▸ **TEXT BLOCK**
--------

From the client's point of view, that means they are buying a consistent service. From the worker's perspective, it arguably diminishes the scope for judgment: automated scripts and pre-determined interactions are the new production lines. Once standardised, work is more easily offshored, too.
According to the French sociologists Luc Boltanski and Ève Chiapello, who wrote the sociological blockbuster The New Spirit of Capitalism, outsourcing is one of the key tools through which work is intensified and insecurity is spread. But it also brings with it a "new network morality".
"For managers, it remains possible to satisfy their sense of justice by concentrating on 'their' employees whose potential they will seek to develop … But in order to avoid redundancies, they are also going to avoid recruiting those who are most interchangeable, so as not to give them false hopes, not to mislead them about the rules of the game – especially that tomorrow they will possibly no longer be needed."
Outsourcing is not simply about hedging economic risk, but a form of psychological protection from the personal traumas of making redundancies.
Among the most effective responses to outsourcing have been the Living Wage campaigns involving contracted-out cleaners, caterers and security staff in the City of London, which have challenged the ability of clients to distance themselves from what happens among their suppliers' workforces. The campaign was based on establishing a conversation between outsourcers and the outsourced about the nature of working in the same office. It is harder to see the people on the ends of mops, or inside the high-visibility waistcoats, as "them", not "us", if you have met them, know something of them, have asked about their families.

--------

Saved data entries
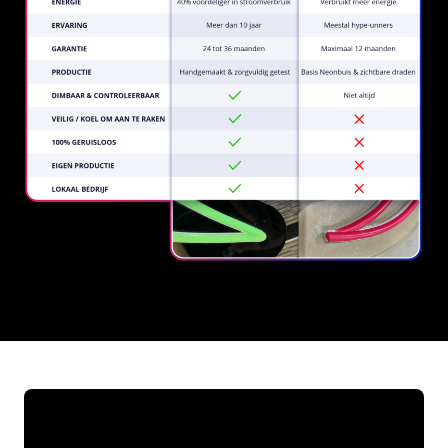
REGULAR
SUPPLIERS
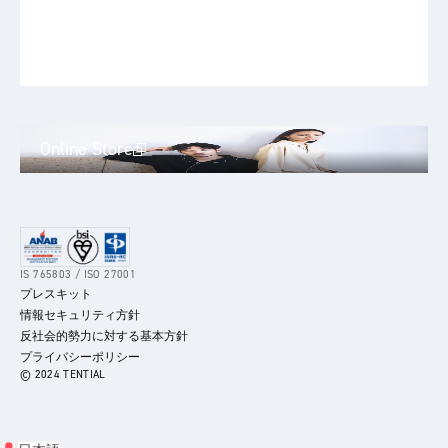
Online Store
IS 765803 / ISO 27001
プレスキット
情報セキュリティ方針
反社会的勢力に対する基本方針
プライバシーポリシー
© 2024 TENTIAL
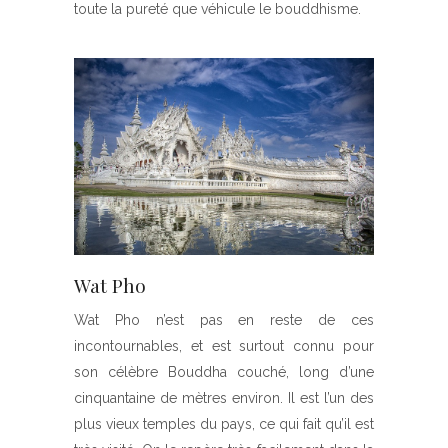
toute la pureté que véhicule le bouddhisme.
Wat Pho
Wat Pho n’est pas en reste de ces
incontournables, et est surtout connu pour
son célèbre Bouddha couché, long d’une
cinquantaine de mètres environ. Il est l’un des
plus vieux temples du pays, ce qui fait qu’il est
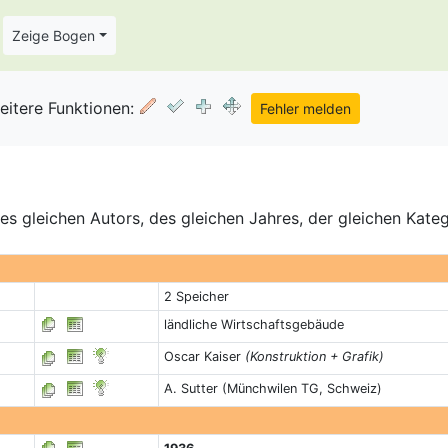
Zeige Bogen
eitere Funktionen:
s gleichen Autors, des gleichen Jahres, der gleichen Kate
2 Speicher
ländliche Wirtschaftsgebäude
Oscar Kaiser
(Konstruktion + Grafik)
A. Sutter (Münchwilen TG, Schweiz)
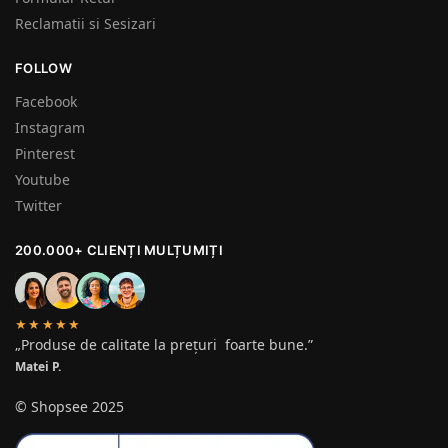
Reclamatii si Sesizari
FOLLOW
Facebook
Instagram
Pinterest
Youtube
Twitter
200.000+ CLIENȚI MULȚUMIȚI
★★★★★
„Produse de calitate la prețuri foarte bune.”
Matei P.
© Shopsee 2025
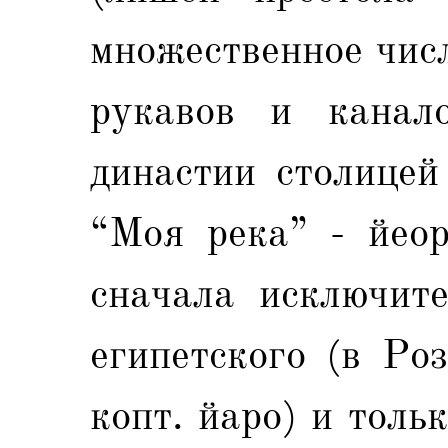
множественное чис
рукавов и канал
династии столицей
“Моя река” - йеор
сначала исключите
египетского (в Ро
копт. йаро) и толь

--------

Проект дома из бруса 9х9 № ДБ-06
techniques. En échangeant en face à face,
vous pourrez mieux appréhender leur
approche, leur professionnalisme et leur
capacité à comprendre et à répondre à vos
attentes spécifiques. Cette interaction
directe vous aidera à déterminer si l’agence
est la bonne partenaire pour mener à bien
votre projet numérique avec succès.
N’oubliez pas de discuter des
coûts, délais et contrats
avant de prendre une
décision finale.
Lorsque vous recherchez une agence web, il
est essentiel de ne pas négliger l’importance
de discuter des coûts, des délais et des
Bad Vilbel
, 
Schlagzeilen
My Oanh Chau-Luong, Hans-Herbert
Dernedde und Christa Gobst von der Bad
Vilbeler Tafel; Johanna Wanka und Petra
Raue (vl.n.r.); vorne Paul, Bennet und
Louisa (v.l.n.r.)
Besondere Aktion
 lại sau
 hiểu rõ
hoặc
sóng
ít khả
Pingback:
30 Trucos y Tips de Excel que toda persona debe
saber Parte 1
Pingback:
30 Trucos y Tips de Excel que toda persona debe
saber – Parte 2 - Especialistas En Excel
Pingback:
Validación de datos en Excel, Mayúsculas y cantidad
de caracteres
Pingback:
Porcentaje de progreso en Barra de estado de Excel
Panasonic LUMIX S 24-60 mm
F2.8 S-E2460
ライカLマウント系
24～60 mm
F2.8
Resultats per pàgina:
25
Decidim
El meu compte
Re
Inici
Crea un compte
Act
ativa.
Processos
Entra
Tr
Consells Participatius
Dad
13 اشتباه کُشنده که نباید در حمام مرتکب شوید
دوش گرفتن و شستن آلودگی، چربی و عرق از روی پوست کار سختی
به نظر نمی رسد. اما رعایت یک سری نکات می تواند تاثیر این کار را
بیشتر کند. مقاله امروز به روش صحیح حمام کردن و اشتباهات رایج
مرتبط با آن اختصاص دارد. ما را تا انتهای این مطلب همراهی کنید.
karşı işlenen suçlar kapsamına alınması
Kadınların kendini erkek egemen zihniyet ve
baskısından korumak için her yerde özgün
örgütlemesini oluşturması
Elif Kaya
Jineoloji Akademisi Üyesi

--------

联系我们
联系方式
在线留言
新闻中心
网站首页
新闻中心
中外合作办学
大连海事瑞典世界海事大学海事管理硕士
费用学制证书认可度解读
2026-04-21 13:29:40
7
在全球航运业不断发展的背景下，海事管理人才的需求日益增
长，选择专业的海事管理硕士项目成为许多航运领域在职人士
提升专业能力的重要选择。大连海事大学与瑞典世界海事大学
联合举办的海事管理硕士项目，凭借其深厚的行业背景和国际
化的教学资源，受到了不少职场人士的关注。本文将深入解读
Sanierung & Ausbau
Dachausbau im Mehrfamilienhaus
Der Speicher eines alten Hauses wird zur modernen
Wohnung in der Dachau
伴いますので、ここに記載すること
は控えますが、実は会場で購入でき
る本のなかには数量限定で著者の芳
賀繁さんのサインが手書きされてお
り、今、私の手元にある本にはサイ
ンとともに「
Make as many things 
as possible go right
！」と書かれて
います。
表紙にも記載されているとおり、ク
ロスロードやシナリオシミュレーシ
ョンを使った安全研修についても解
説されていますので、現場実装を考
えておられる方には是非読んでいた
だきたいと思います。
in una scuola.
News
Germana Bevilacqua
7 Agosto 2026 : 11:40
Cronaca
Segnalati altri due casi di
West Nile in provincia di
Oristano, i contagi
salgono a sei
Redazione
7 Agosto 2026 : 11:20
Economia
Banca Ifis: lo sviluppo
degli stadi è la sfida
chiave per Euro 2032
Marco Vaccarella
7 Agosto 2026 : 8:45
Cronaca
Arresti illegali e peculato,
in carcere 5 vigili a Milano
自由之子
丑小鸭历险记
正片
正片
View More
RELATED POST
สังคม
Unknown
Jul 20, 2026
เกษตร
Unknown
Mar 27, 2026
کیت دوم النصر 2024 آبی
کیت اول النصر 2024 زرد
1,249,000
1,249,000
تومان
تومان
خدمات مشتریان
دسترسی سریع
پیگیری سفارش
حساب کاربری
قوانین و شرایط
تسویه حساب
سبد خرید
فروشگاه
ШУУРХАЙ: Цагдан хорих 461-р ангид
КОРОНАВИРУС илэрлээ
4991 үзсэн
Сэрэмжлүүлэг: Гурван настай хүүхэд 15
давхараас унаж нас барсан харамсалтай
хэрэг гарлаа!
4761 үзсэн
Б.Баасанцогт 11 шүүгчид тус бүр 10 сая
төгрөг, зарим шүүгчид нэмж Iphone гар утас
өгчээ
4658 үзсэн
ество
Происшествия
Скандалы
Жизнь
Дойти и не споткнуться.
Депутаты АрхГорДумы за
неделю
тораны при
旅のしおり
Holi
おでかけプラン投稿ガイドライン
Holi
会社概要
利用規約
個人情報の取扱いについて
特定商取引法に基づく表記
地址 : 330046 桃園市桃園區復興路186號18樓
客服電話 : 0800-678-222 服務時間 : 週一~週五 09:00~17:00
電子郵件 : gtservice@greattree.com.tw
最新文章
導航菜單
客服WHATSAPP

--------

▸ **INSTRUCTIONS TO FOLLOW**
Answer these questions from the text on outsourcing:
1. What book did Luc Boltanski and Ève Chiapello write?
2. What does the text call automated scripts and pre-determined interactions?
3. Which contracted-out workers took part in the Living Wage campaigns in the City of London?

▸ **TASK OUTPUT**
1. The New Spirit of Capitalism
2. The new production lines
3. Cleaners, caterers and security staff